* INPUT DATA:
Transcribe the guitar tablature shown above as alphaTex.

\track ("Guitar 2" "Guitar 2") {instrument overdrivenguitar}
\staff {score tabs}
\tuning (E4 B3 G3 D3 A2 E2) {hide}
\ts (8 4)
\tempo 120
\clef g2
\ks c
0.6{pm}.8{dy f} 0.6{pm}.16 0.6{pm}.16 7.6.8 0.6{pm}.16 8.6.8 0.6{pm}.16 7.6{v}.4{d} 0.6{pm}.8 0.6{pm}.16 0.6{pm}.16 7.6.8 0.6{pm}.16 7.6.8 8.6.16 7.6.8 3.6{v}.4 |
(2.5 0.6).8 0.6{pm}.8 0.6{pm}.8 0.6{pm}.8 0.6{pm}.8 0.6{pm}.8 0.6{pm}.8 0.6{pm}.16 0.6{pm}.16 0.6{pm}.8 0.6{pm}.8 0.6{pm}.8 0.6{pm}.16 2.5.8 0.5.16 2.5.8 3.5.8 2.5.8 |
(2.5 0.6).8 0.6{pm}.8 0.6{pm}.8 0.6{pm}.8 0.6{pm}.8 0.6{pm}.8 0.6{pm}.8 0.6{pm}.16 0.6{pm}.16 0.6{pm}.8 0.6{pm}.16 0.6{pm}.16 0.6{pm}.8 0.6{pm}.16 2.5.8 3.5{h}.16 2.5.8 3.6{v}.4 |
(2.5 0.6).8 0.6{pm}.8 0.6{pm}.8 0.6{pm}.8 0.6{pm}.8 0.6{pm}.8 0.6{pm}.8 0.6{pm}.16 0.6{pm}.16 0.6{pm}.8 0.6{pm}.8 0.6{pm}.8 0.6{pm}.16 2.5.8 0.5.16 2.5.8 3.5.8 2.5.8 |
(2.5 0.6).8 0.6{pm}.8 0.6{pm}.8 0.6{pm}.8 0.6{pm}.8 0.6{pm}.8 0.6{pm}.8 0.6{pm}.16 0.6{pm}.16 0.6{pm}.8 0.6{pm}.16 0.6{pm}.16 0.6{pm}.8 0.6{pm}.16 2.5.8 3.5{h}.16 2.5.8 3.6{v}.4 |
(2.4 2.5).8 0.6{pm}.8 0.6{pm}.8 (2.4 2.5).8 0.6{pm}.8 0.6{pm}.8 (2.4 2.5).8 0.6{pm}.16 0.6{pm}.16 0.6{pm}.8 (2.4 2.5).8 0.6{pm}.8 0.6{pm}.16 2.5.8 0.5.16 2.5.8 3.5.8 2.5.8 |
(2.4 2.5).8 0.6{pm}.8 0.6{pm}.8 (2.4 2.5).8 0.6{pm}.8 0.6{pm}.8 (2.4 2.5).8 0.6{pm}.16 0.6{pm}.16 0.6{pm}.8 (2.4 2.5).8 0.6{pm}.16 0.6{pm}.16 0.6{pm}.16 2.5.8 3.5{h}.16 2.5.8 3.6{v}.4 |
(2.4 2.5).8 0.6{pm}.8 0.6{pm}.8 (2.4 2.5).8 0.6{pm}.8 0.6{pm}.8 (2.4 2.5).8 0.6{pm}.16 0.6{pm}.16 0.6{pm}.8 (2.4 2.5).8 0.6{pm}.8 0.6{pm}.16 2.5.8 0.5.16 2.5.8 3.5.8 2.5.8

* TASK:
Count the lines in the material above that contain the word "tablature", and reply with that number alone.

* OUTPUT BELOW:
1